Boris Johnson and Jeremy Corbyn went head-to-head again in what was being billed as the last big chance for the Labour leader to chip away at the prime minister’s poll lead before next week’s election.
But after a fairly humdrum hour-long BBC debate the public could barely pick them apart, with YouGov’s snap poll giving the prime minister a 52-48 (yep those numbers again) victory over Corbyn.
Ahead of the December 12 election, the two leaders faced questions from a representative audience with BBC political veteran Nick Robinson ensuring they kept on topic.
Here are five of the key takeaways.
Stilted format
The BBC tried to ramp up the intensity of the debate by facing Johnson and Corbyn’s podiums off with very little distance between them.
But ultimately the format fell somewhat flat as both leaders played it safe and chose not to engage directly with each other.
The audience was a lot more polite than in both the ITV head-to-head debate and Question Time special earlier in the campaign, when leaders faced some rough questioning and were even laughed at.
Robinson did a good job at pulling them up on facts but this was never going to be the kind of forensic examination that the likes of Andrew Neil, who Johnson is refusing to face in an interview, specialise in.
Ultimately, much of the debate descended into the trading of stock party lines and there were calls for a debates commission and American producers to take charge of the TV set pieces at the next election.
Racism clash
The most heated moment came, depressingly, when the leaders addressed anti-Semitism in Labour and Islamophobia in the Tory party.
Johnson had one of the best lines of the night when he attacked Corbyn’s “neutral” rules-focused stance on anti-Semitism in Labour, which simultaneously allowed the PM to pivot back to Brexit and his key message.
“You cannot be neutral on questions like this, any more, in my view, than you can try to lead this country and be neutral on the issue of Brexit,” the Johnson said.
“It is a failure to take a stand, to have a point of view, that in the end will cost this country gravely and deeply.”
Corbyn didn’t take it lying down though, attacking Johnson over the “racist remarks” he has made in the past, including saying burka-wearing Muslim women look like “letter-boxes” and “bank robbers”, and referring to Black people as “flag waving piccaninies” with “watermelon smiles”.
Put liars ‘on their knees’
The biggest laugh of the night, and to be honest that is stretching it, came when Johnson suggested politicians who lie should be punished by being made to “go on their knees” through the Commons.

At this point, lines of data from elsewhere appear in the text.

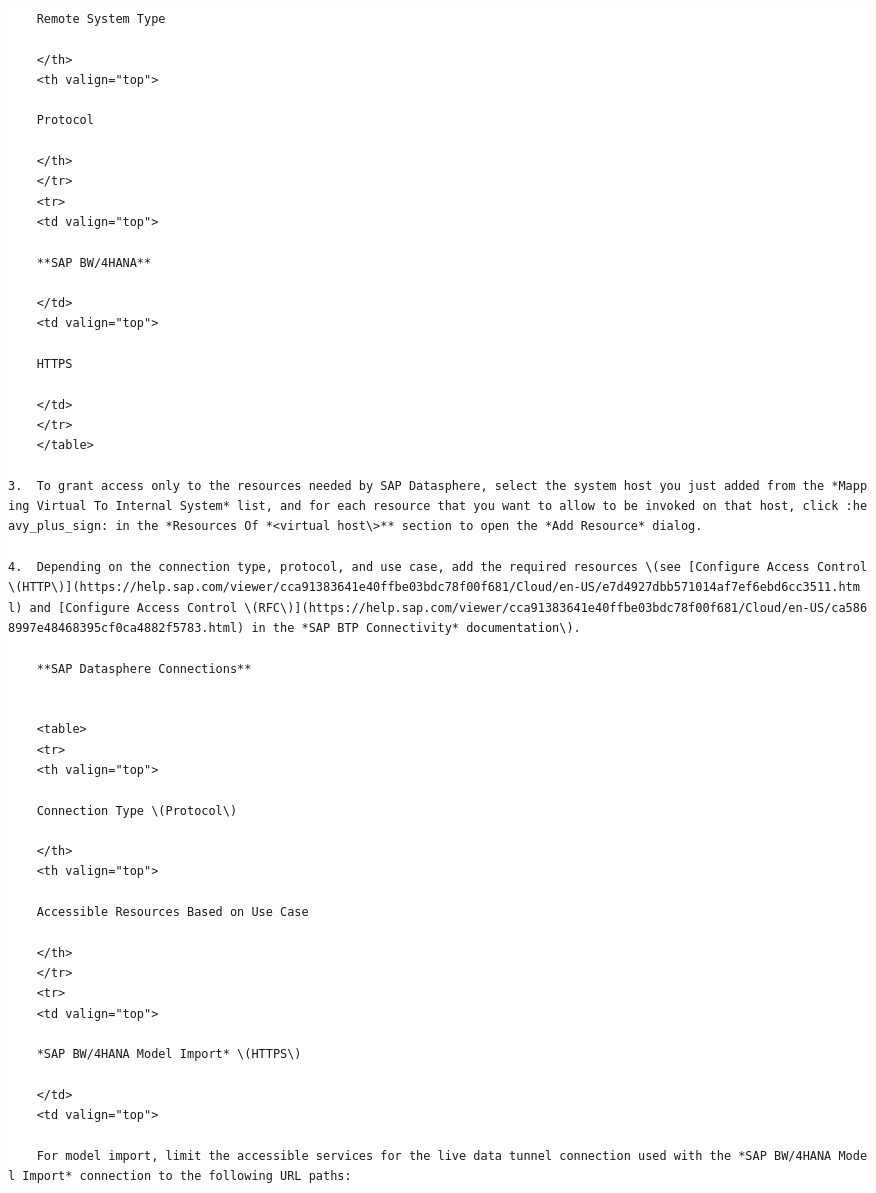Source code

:         Remote System Type
        
        </th>
        <th valign="top">

        Protocol
        
        </th>
        </tr>
        <tr>
        <td valign="top">
        
        **SAP BW∕4HANA**
        
        </td>
        <td valign="top">
        
        HTTPS
        
        </td>
        </tr>
        </table>
        
    3.  To grant access only to the resources needed by SAP Datasphere, select the system host you just added from the *Mapping Virtual To Internal System* list, and for each resource that you want to allow to be invoked on that host, click :heavy_plus_sign: in the *Resources Of *<virtual host\>** section to open the *Add Resource* dialog.

    4.  Depending on the connection type, protocol, and use case, add the required resources \(see [Configure Access Control \(HTTP\)](https://help.sap.com/viewer/cca91383641e40ffbe03bdc78f00f681/Cloud/en-US/e7d4927dbb571014af7ef6ebd6cc3511.html) and [Configure Access Control \(RFC\)](https://help.sap.com/viewer/cca91383641e40ffbe03bdc78f00f681/Cloud/en-US/ca5868997e48468395cf0ca4882f5783.html) in the *SAP BTP Connectivity* documentation\).

        **SAP Datasphere Connections**


        <table>
        <tr>
        <th valign="top">

        Connection Type \(Protocol\)
        
        </th>
        <th valign="top">

        Accessible Resources Based on Use Case
        
        </th>
        </tr>
        <tr>
        <td valign="top">
        
        *SAP BW/4HANA Model Import* \(HTTPS\)
        
        </td>
        <td valign="top">
        
        For model import, limit the accessible services for the live data tunnel connection used with the *SAP BW/4HANA Model Import* connection to the following URL paths:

Corbyn meanwhile gave Johnson both barrels over his false claims in the Brexit campaign.
But the question on what sanctions lying politicians should face was a good one, and spoke to a key question being asked by voters in this election: how do we trust the parties’ promises when so many have been broken?
After a debate again littered with misinformation and half-truths, that voter suspicion is not going away any time soon.
Socialism v capitalism
One of the more intriguing moments came with a write-in question on whether socialism or capitalism had done a better job of improving living standards in the UK.
Johnson, interestingly in a post-financial crisis world, was not exactly keen portray himself as a “capitalist”, instead stressing his “one nation Conservative” credentials.
Corbyn meanwhile defended democratic socialism, highlighting the contribution it has made in the UK and Scandinavia, and made clear his ambition to repeat the feats of the post-war Attlee government that created the NHS and the welfare state.
For apathetic voters, the exchanges were a reminder that the old charge of “they’re all the same” simply cannot be levelled at the parties in this election.
No country for old men
Former prime ministers Tony Blair and Sir John Major made a major intervention in the election campaign on Friday to urge Britons to vote tactically to stop Brexit in the election.
Extraordinarily it meant Major, an ex-Tory PM, urging people to vote against his own party, while Blair effectively advocated voting Liberal Democrat in areas where they are ahead of Labour.
The first question of the day came from John Purcell, who asked whether the ex-PMs interventions were “worrying” for the leaders or whether their predecessors were simply “a couple of old has beens”.
Johnson somewhat took the bait, mocking Major for presiding over Tory disunity over Europe, before Robinson turned the tables back on the PM by pointing out he had in fact purged all the Brexit rebels.